◆ GIVEN INFORMATION ◆
::::

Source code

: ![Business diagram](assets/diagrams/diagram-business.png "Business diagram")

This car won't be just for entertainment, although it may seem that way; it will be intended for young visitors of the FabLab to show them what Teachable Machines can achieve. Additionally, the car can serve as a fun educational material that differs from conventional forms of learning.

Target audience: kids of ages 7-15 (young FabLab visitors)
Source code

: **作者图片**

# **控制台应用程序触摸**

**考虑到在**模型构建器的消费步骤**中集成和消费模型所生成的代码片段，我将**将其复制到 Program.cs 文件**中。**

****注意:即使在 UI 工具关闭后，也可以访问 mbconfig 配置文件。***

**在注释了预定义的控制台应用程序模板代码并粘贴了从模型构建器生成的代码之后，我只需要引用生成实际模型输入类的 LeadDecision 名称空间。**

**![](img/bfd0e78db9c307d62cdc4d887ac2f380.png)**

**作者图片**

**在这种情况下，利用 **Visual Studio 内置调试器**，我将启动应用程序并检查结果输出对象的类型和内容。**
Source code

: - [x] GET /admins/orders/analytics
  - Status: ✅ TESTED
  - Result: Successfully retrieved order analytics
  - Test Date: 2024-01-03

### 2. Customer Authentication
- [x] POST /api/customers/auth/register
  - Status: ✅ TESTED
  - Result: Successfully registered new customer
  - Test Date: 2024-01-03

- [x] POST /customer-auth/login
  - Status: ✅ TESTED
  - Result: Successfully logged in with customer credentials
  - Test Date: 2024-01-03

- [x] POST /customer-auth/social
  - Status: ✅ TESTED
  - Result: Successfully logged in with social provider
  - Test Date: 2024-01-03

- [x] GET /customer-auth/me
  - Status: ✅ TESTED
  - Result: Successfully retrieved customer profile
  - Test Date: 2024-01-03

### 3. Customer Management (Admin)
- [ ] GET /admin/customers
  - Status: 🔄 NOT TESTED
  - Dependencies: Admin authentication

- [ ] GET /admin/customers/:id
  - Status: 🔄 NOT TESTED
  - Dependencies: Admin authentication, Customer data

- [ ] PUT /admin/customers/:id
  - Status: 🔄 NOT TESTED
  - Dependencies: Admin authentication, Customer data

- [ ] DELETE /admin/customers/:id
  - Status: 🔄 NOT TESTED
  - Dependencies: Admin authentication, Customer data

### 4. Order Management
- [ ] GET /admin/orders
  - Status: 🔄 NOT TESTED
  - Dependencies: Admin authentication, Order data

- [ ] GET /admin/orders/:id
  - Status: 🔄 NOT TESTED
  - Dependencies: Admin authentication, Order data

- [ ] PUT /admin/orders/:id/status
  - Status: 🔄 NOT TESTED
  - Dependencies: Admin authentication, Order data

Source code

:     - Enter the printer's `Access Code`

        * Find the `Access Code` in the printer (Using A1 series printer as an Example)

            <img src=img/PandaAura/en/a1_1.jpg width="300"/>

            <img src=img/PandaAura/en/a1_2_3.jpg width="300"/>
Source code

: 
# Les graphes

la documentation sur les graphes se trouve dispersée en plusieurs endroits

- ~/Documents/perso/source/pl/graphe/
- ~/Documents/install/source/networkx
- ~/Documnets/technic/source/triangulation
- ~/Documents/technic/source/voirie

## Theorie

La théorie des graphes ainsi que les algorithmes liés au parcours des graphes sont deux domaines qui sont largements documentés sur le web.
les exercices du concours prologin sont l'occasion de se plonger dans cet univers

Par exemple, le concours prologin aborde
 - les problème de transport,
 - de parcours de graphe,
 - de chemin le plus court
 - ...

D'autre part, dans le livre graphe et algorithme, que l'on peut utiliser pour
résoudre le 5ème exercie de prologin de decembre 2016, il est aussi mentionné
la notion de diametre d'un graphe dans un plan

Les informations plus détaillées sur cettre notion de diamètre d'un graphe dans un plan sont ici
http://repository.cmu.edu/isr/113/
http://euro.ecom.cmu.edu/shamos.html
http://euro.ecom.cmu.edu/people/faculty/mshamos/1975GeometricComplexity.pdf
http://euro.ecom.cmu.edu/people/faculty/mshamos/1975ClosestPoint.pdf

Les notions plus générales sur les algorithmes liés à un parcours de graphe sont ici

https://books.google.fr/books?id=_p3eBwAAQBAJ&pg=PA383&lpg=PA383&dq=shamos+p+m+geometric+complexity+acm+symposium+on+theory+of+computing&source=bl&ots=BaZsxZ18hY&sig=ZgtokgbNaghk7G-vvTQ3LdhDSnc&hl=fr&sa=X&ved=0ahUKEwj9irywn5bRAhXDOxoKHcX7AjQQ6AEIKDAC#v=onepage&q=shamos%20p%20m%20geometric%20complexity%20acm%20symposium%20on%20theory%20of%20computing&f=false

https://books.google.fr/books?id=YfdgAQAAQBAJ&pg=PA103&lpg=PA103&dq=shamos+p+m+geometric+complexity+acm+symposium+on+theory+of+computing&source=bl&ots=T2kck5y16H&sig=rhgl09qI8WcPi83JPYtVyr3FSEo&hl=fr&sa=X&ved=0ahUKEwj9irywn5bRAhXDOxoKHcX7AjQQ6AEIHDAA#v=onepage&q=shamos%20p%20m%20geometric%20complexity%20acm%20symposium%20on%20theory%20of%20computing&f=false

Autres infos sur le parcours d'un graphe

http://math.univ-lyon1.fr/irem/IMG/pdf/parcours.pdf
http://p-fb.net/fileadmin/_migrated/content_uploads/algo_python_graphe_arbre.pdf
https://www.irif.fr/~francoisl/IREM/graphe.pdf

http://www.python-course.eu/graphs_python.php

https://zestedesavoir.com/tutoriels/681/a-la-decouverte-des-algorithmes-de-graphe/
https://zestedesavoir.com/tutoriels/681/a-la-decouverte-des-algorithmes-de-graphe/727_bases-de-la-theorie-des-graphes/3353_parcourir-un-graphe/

::::

All the lines above need to be printed again, exactly.

Source code

: ![Business diagram](assets/diagrams/diagram-business.png "Business diagram")

This car won't be just for entertainment, although it may seem that way; it will be intended for young visitors of the FabLab to show them what Teachable Machines can achieve. Additionally, the car can serve as a fun educational material that differs from conventional forms of learning.

Target audience: kids of ages 7-15 (young FabLab visitors)
Source code

: **作者图片**

# **控制台应用程序触摸**

**考虑到在**模型构建器的消费步骤**中集成和消费模型所生成的代码片段，我将**将其复制到 Program.cs 文件**中。**

****注意:即使在 UI 工具关闭后，也可以访问 mbconfig 配置文件。***

**在注释了预定义的控制台应用程序模板代码并粘贴了从模型构建器生成的代码之后，我只需要引用生成实际模型输入类的 LeadDecision 名称空间。**

**![](img/bfd0e78db9c307d62cdc4d887ac2f380.png)**

**作者图片**

**在这种情况下，利用 **Visual Studio 内置调试器**，我将启动应用程序并检查结果输出对象的类型和内容。**
Source code

: - [x] GET /admins/orders/analytics
  - Status: ✅ TESTED
  - Result: Successfully retrieved order analytics
  - Test Date: 2024-01-03

### 2. Customer Authentication
- [x] POST /api/customers/auth/register
  - Status: ✅ TESTED
  - Result: Successfully registered new customer
  - Test Date: 2024-01-03

- [x] POST /customer-auth/login
  - Status: ✅ TESTED
  - Result: Successfully logged in with customer credentials
  - Test Date: 2024-01-03

- [x] POST /customer-auth/social
  - Status: ✅ TESTED
  - Result: Successfully logged in with social provider
  - Test Date: 2024-01-03

- [x] GET /customer-auth/me
  - Status: ✅ TESTED
  - Result: Successfully retrieved customer profile
  - Test Date: 2024-01-03

### 3. Customer Management (Admin)
- [ ] GET /admin/customers
  - Status: 🔄 NOT TESTED
  - Dependencies: Admin authentication

- [ ] GET /admin/customers/:id
  - Status: 🔄 NOT TESTED
  - Dependencies: Admin authentication, Customer data

- [ ] PUT /admin/customers/:id
  - Status: 🔄 NOT TESTED
  - Dependencies: Admin authentication, Customer data

- [ ] DELETE /admin/customers/:id
  - Status: 🔄 NOT TESTED
  - Dependencies: Admin authentication, Customer data

### 4. Order Management
- [ ] GET /admin/orders
  - Status: 🔄 NOT TESTED
  - Dependencies: Admin authentication, Order data

- [ ] GET /admin/orders/:id
  - Status: 🔄 NOT TESTED
  - Dependencies: Admin authentication, Order data

- [ ] PUT /admin/orders/:id/status
  - Status: 🔄 NOT TESTED
  - Dependencies: Admin authentication, Order data

Source code

:     - Enter the printer's `Access Code`

        * Find the `Access Code` in the printer (Using A1 series printer as an Example)

            <img src=img/PandaAura/en/a1_1.jpg width="300"/>

            <img src=img/PandaAura/en/a1_2_3.jpg width="300"/>
Source code

: 
# Les graphes

la documentation sur les graphes se trouve dispersée en plusieurs endroits

- ~/Documents/perso/source/pl/graphe/
- ~/Documents/install/source/networkx
- ~/Documnets/technic/source/triangulation
- ~/Documents/technic/source/voirie

## Theorie

La théorie des graphes ainsi que les algorithmes liés au parcours des graphes sont deux domaines qui sont largements documentés sur le web.
les exercices du concours prologin sont l'occasion de se plonger dans cet univers

Par exemple, le concours prologin aborde
 - les problème de transport,
 - de parcours de graphe,
 - de chemin le plus court
 - ...

D'autre part, dans le livre graphe et algorithme, que l'on peut utiliser pour
résoudre le 5ème exercie de prologin de decembre 2016, il est aussi mentionné
la notion de diametre d'un graphe dans un plan

Les informations plus détaillées sur cettre notion de diamètre d'un graphe dans un plan sont ici
http://repository.cmu.edu/isr/113/
http://euro.ecom.cmu.edu/shamos.html
http://euro.ecom.cmu.edu/people/faculty/mshamos/1975GeometricComplexity.pdf
http://euro.ecom.cmu.edu/people/faculty/mshamos/1975ClosestPoint.pdf

Les notions plus générales sur les algorithmes liés à un parcours de graphe sont ici

https://books.google.fr/books?id=_p3eBwAAQBAJ&pg=PA383&lpg=PA383&dq=shamos+p+m+geometric+complexity+acm+symposium+on+theory+of+computing&source=bl&ots=BaZsxZ18hY&sig=ZgtokgbNaghk7G-vvTQ3LdhDSnc&hl=fr&sa=X&ved=0ahUKEwj9irywn5bRAhXDOxoKHcX7AjQQ6AEIKDAC#v=onepage&q=shamos%20p%20m%20geometric%20complexity%20acm%20symposium%20on%20theory%20of%20computing&f=false

https://books.google.fr/books?id=YfdgAQAAQBAJ&pg=PA103&lpg=PA103&dq=shamos+p+m+geometric+complexity+acm+symposium+on+theory+of+computing&source=bl&ots=T2kck5y16H&sig=rhgl09qI8WcPi83JPYtVyr3FSEo&hl=fr&sa=X&ved=0ahUKEwj9irywn5bRAhXDOxoKHcX7AjQQ6AEIHDAA#v=onepage&q=shamos%20p%20m%20geometric%20complexity%20acm%20symposium%20on%20theory%20of%20computing&f=false

Autres infos sur le parcours d'un graphe

http://math.univ-lyon1.fr/irem/IMG/pdf/parcours.pdf
http://p-fb.net/fileadmin/_migrated/content_uploads/algo_python_graphe_arbre.pdf
https://www.irif.fr/~francoisl/IREM/graphe.pdf

http://www.python-course.eu/graphs_python.php

https://zestedesavoir.com/tutoriels/681/a-la-decouverte-des-algorithmes-de-graphe/
https://zestedesavoir.com/tutoriels/681/a-la-decouverte-des-algorithmes-de-graphe/727_bases-de-la-theorie-des-graphes/3353_parcourir-un-graphe/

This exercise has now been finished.